Social rejection entails choosing one’s friends. The idea of having a “best friend” is going the way of prayer and patriotism in our schools.
 
A recent New York Times article described the vanishing best friend. Parents who encourage non-exclusivity by scheduling group activities are getting their cues from the schools that try “to prevent bullying through workshops and posters.”
 
The article also quotes psychologists who say that close childhood friendships help children “develop the skills for healthy adult relationships.”
 
There is even more at stake. C.S. Lewis in “The Four Loves” writes that it is “easy to see why Authority frowns on Friendship. … Men who have real Friends are less easy to manage or ‘get at’; harder for good Authorities to correct or for bad Authorities to corrupt.
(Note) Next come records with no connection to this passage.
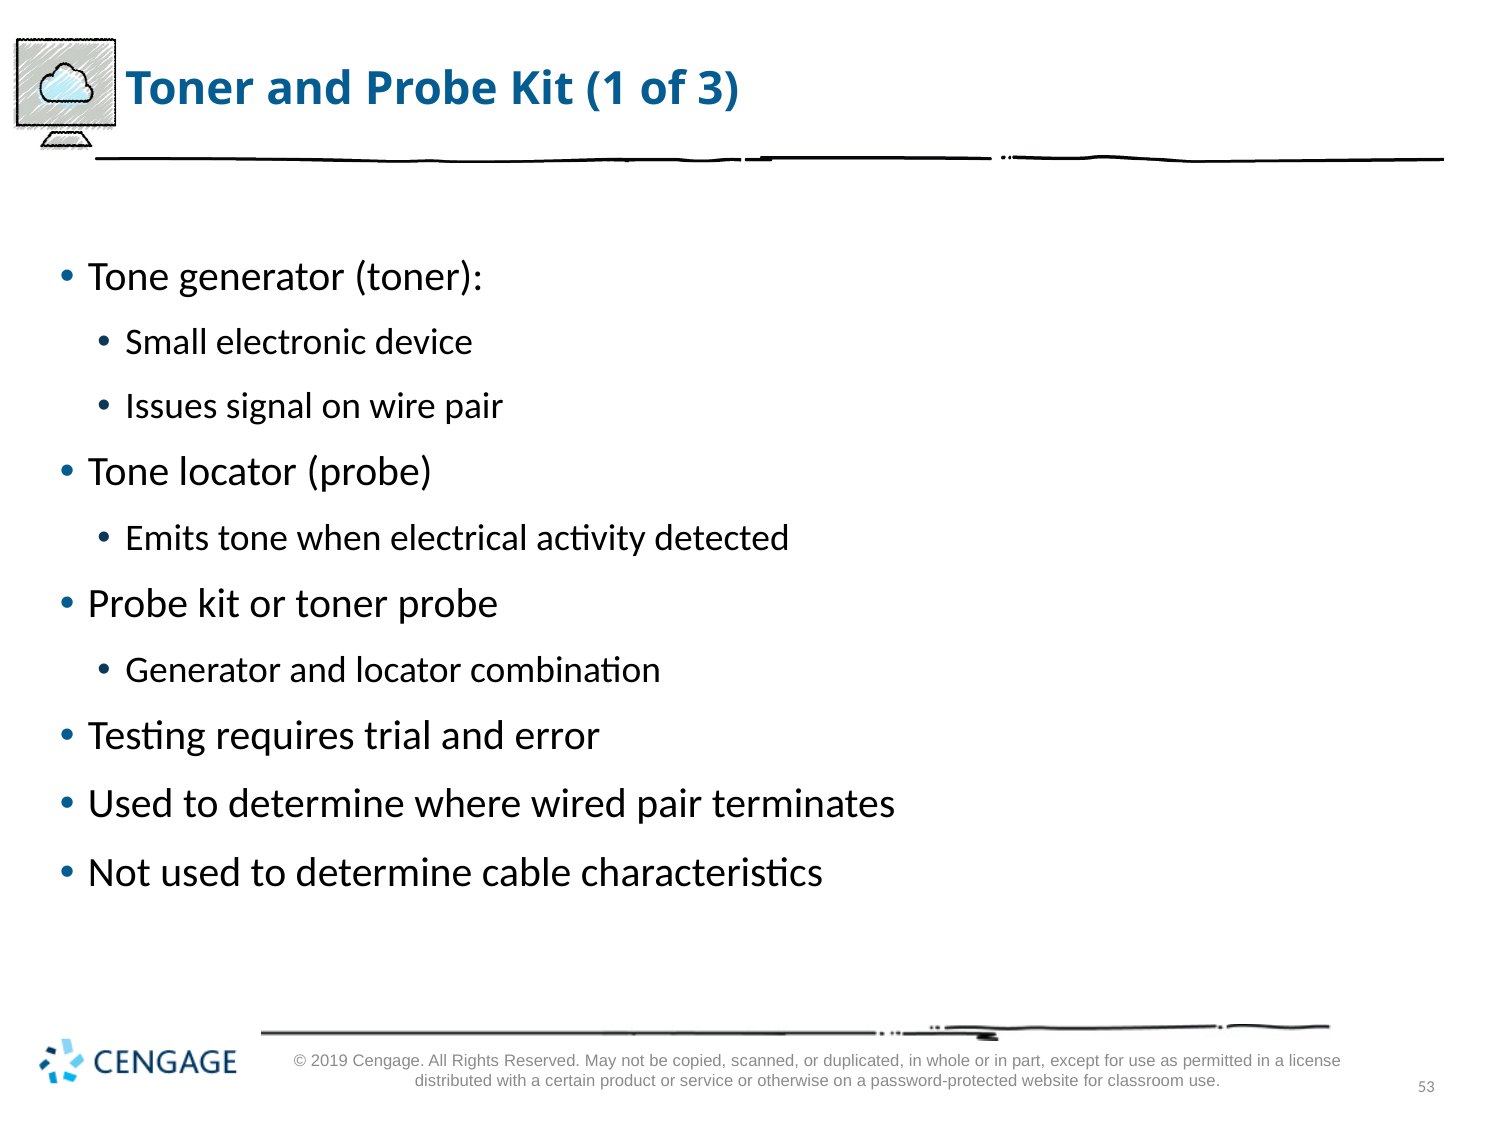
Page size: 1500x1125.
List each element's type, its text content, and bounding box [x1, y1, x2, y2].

title Toner and Probe Kit (1 of 3) [125, 66, 1442, 116]
picture [13, 36, 117, 151]
footer © 2019 Cengage. All Rights Reserved. May not be copied, scanned, or duplicated, in whole or in part, except for use as permitted in a license distributed with a certain product or service or otherwise on a password-protected website for classroom use. [262, 1050, 1375, 1091]
list Tone generator (toner): Small electronic device Issues signal on wire pair Tone locator (probe) Emits tone when electrical activity detected Probe kit or toner probe Generator and locator combination Testing requires trial and error Used to determine where wired pair terminates Not used to determine cable characteristics [59, 252, 1441, 903]
picture [95, 155, 1444, 163]
picture [261, 1024, 1331, 1041]
picture [19, 1025, 249, 1096]
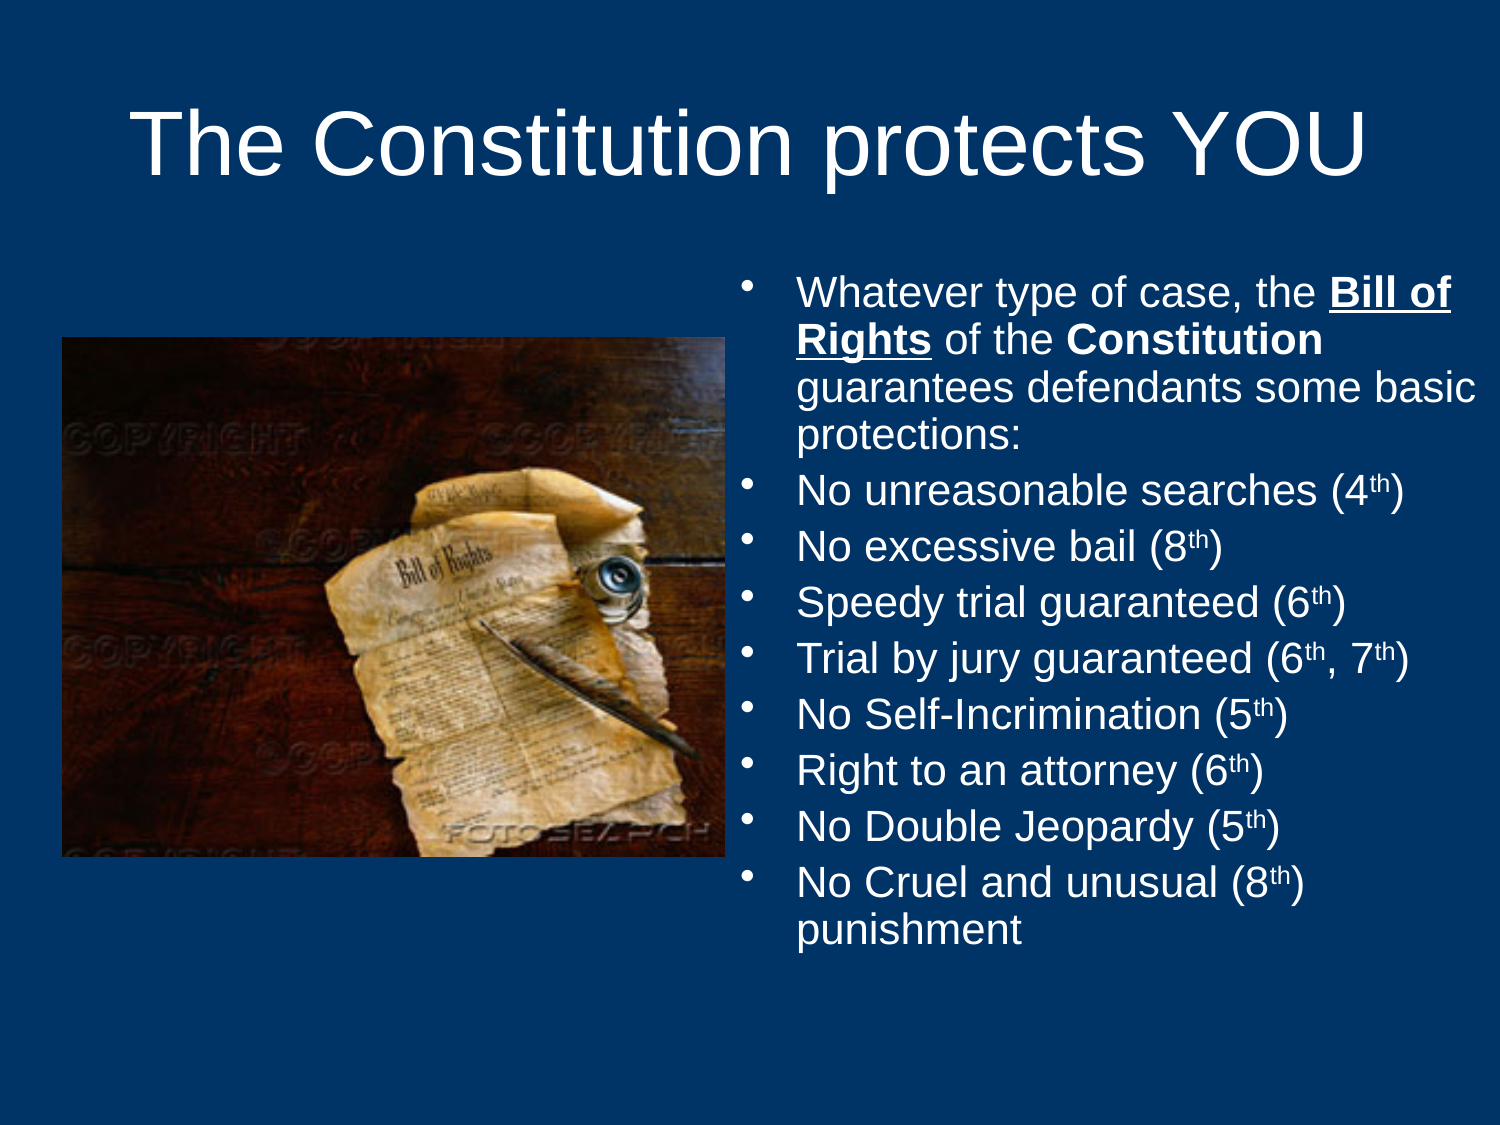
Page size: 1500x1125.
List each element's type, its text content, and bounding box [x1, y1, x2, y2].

list Whatever type of case, the Bill of Rights of the Constitution guarantees defendants some basic protections: No unreasonable searches (4th) No excessive bail (8th) Speedy trial guaranteed (6th) Trial by jury guaranteed (6th, 7th) No Self-Incrimination (5th) Right to an attorney (6th) No Double Jeopardy (5th) No Cruel and unusual (8th) punishment [725, 262, 1500, 1005]
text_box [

Hence if our masters, by force or by propaganda about ‘Togetherness’ or by unobtrusively making privacy and unplanned leisure impossible, ever succeed in producing a world where all are Companions and none are Friends, they will have removed certain dangers, and will also have taken from us what is almost our strongest safeguard against complete servitude.”
 
Whether one is a political ruler, teacher or Department of Education bureaucrat, friendship threatens their power. And as I learned at this conference, their ultimate goal is to mold students into “global citizens.”
 
Their lessons go far beyond civics, citizenship or even political correctness. They want to change the world by changing children.
 

No wonder my college students look at me as if they had just been released from a Stockholm bank.

It may sound extreme, but don’t underestimate the power of the politically correct movement to chip away at our freedoms, whether through legal means or through simple peer pressure. C.S. Lewis was prescient in his thinking – the sad thing is to lose freedoms without even realizing that you even had them in the first place.